The mercury is falling all over the country and autumn is well upon us. Squash, pumpkins, potatoes and other fall produce are filling the markets, too. Many of these foods are fiber-rich and full of antioxidants.
There’s something about colder weather that makes heartier food more flavorful. Soups, stews, casseroles and turnovers are all better in autumn.
Fill your home with the flavors of fall this week with a featured family meal of Butternut Squash and Red Pepper Casserole, Roasted Garlic Ginger Sweet Potato Soup and Maple Walnut Tapioca Pudding. Other autumnal recipes to enjoy all week long include Baked Orzo with Mushrooms, Chives and Parmesan Cheese, Bierocks (German Meat Turnovers), Green Chili-Chicken Casserole and Winter Fruit Turnovers.
Butternut Squash and Red Pepper Casserole
Number of servings: 4 (125 calories per serving)

_ _ _ _

- _Problem set_:
a - Decide whether each statement agrees with the autumn recipes passage, answering yes or no and quoting the passage's deciding words: (i) The Butternut Squash and Red Pepper Casserole serves four. (ii) Winter Fruit Turnovers are part of the featured family meal. (iii) Bierocks are German meat turnovers.
b - According to the autumn recipes passage, how many calories does one serving of the Butternut Squash and Red Pepper Casserole contain?
c - Return the part of the autumn recipes passage starting with "Fill your home" and going on through "Winter Fruit Turnovers.".
The lines that come after this passage aren't needed.

- _Source material_:
_ _ _ _

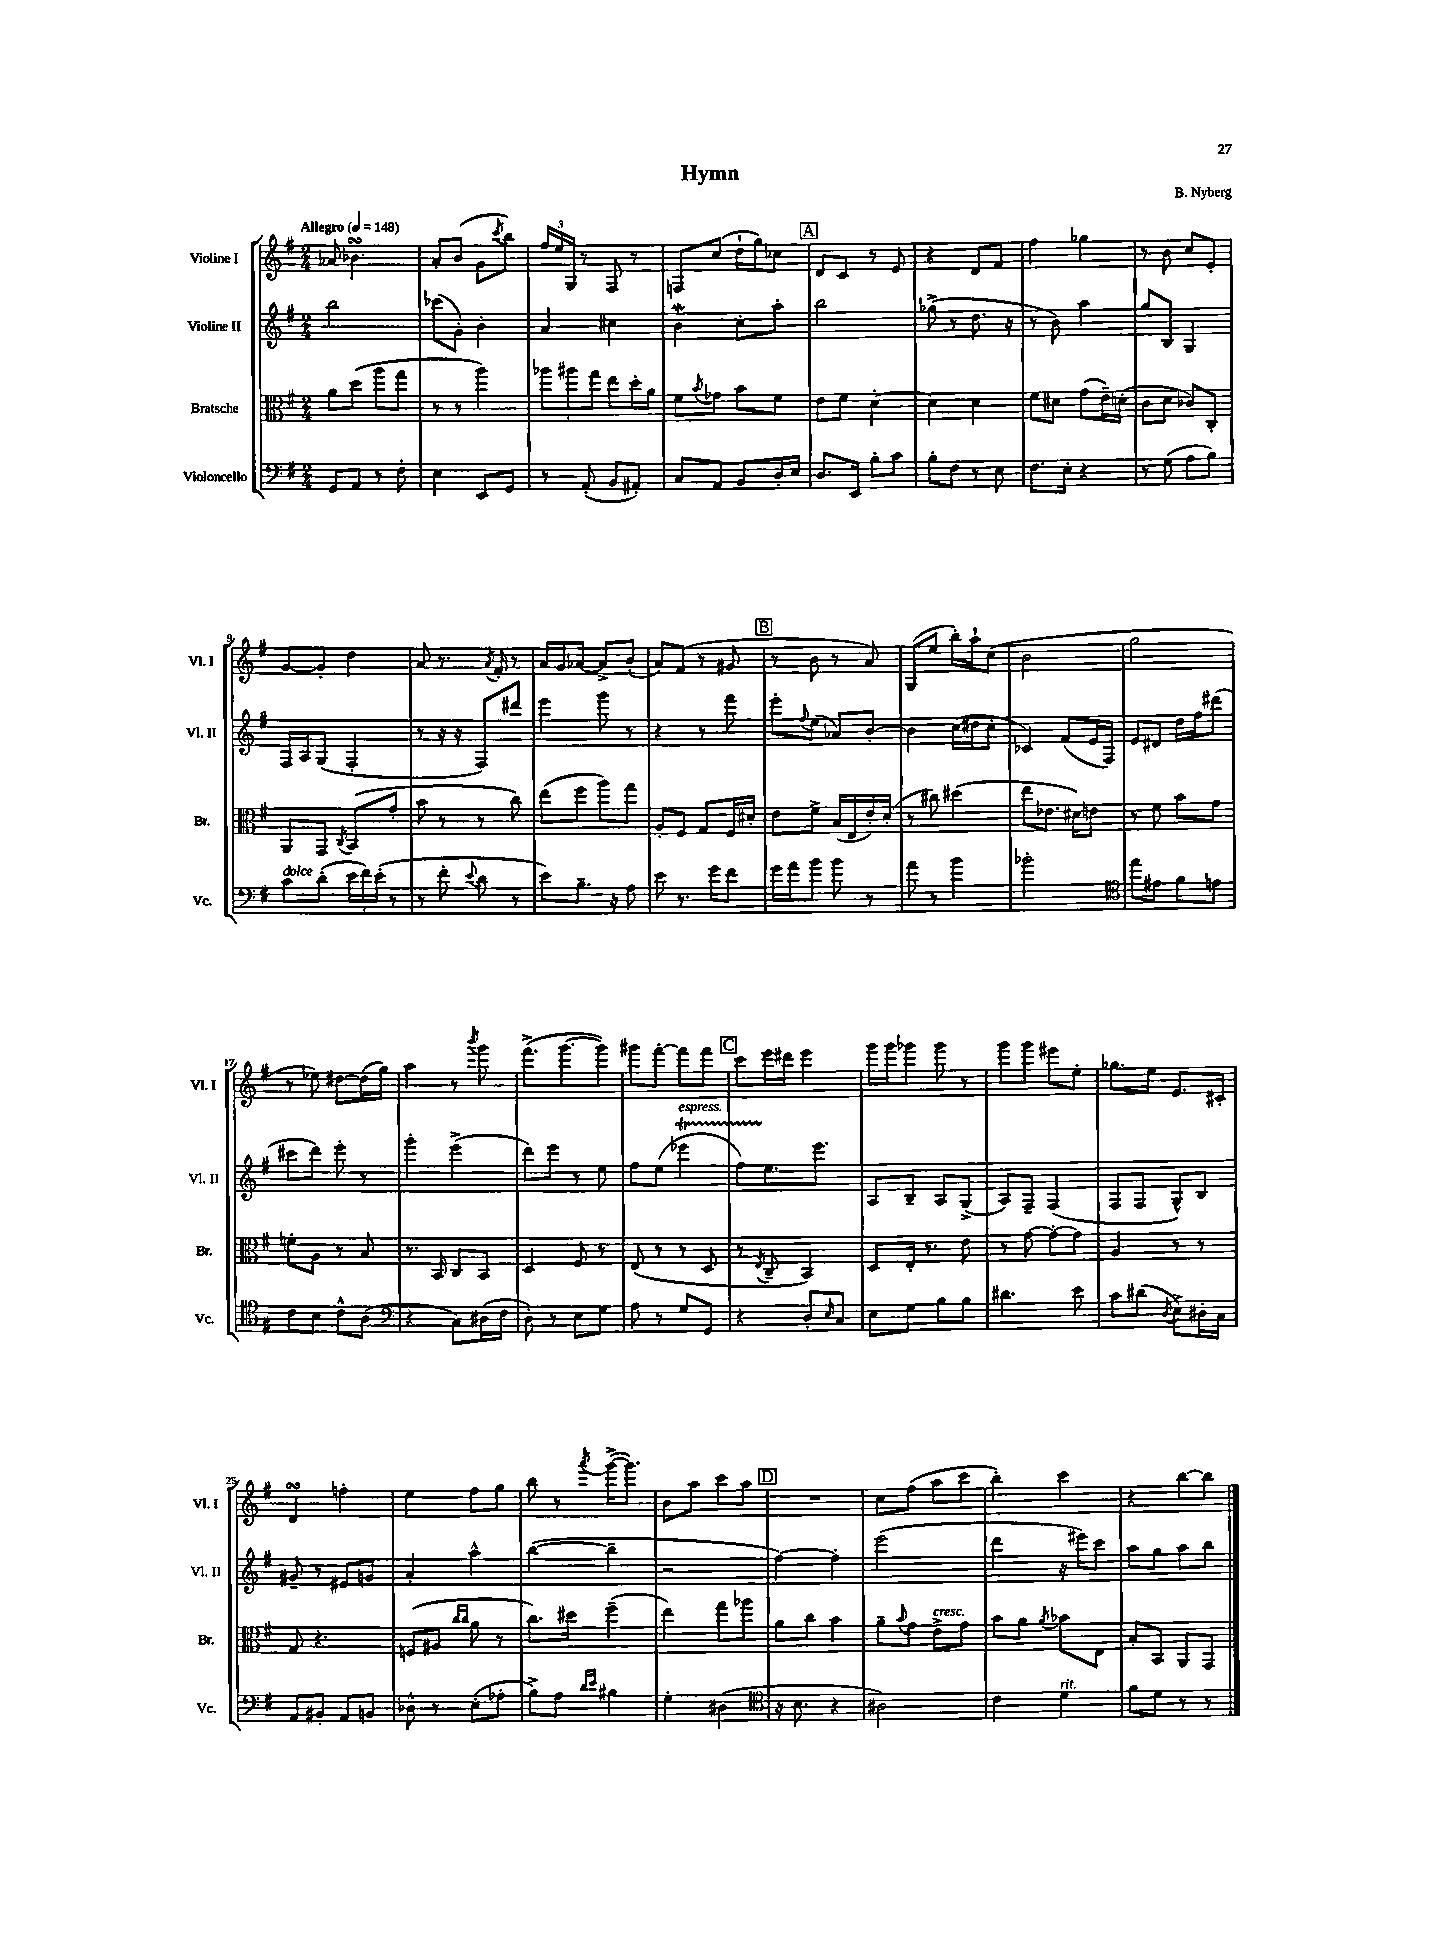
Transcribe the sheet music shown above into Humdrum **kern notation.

_ _ _ _

- _Task responses_:
a -
(i) Yes: "Number of servings: 4 (125 calories per serving)"
(ii) No: "a featured family meal of Butternut Squash and Red Pepper Casserole, Roasted Garlic Ginger Sweet Potato Soup and Maple Walnut Tapioca Pudding"
(iii) Yes: "Bierocks (German Meat Turnovers)"

b - 125 calories per serving.

c -
Fill your home with the flavors of fall this week with a featured family meal of Butternut Squash and Red Pepper Casserole, Roasted Garlic Ginger Sweet Potato Soup and Maple Walnut Tapioca Pudding. Other autumnal recipes to enjoy all week long include Baked Orzo with Mushrooms, Chives and Parmesan Cheese, Bierocks (German Meat Turnovers), Green Chili-Chicken Casserole and Winter Fruit Turnovers.